Can always mix 50% semi/50% satin to get that certain 'gloss' you want or some ratio.


----------



## Wolfgang (Nov 16, 2008)

I've been following this thread to see what ideas were going to come up. Just about all trim finishes from that era, and up through the early 60's were shellac based finishes. As said, a quick wipe with denatured alcohol will determine if shellac was used. The nice thing about shellac is that it is probably one of the easiest tinted finishes. Most of the time, repeated coats of an amber shellac will match old trim. The tough part of using shellac is the fast dry time when brushing, which is why most of the old-timers applied it with cheese cloth, (no joke). You just have to "cut" it to the right consistency. I've done numerous resto jobs using shellac and have always kept a quart of Bullseye clear and amber handy.


----------



## BrushJockey (Mar 15, 2009)

My plan now^. But I'm going to top it with something sturdier after colored up- Don't want to have to apply a full coat of universal shellac, so will probably go with a reg varnish. Although I'm investigating a waterborn that floor guys use. Have to see if there are compatibility issues.


----------



## DeanV (Apr 18, 2007)

Since you mentioned "universal shellac" I am guessing you are referring to dewaxed shellac. Regular shellac including the Bullseye shellacs have wax on them that can cause adhesion problems if another finish is used over top of it. If this is a sometimes or always problem I do not know, but it might be a good idea to apply a dewaxed shellac if you are switch finishes as a base coat (Zinsser SealCoat is dewaxed).


----------



## jack pauhl (Nov 10, 2008)

On pine/oak. I dont have a photo of the amber.


----------



## BrushJockey (Mar 15, 2009)

Regular varnish ( not poly) will work over reg shellac, to my understanding. The problem of compatibility is with Urethane.


----------



## IHATE_HOMEDEPOT (May 27, 2008)

If they are really that old I would think that they would not be vaneer so you will be able to sand as much as necessary. I have sanded through vaneer and it sucks, looks real bad.

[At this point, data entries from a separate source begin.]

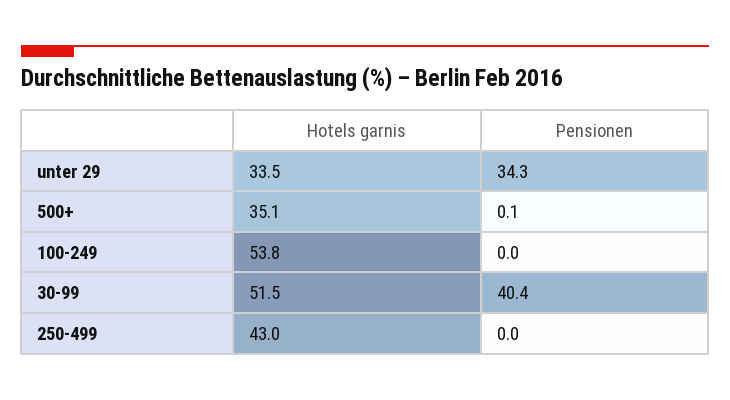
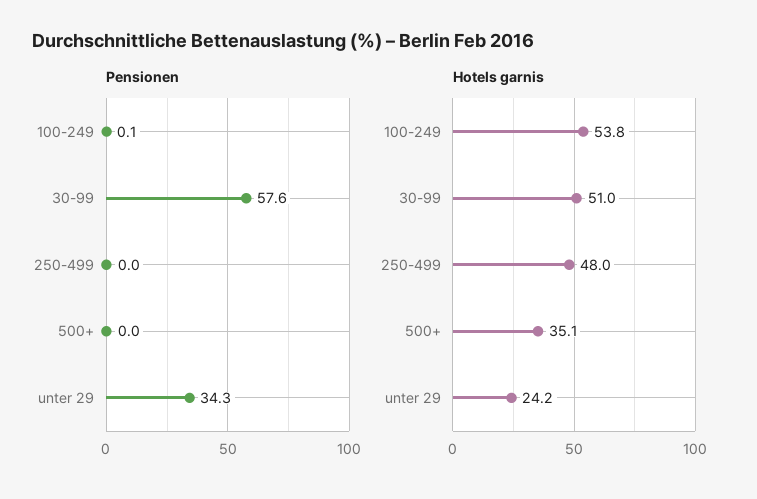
Hotels garnis, unter 29: 33.5 -> 24.2
Pensionen, 500+: 0.1 -> 0
Pensionen, 100-249: 0 -> 0.1
Hotels garnis, 30-99: 51.5 -> 51
Pensionen, 30-99: 40.4 -> 57.6
Hotels garnis, 250-499: 43 -> 48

There used to be a shop by my house that had a huge tank filled with paint stripper, the dude could stick a whole chair in there. It was a furniture restoration shop.


----------



## Metro M & L (Jul 21, 2009)

jack pauhl said:


> On pine/oak. I dont have a photo of the amber.


That guys got a thermometer/humidty gauge in the picture. I usually just check if my b^LLs are sweaty.


----------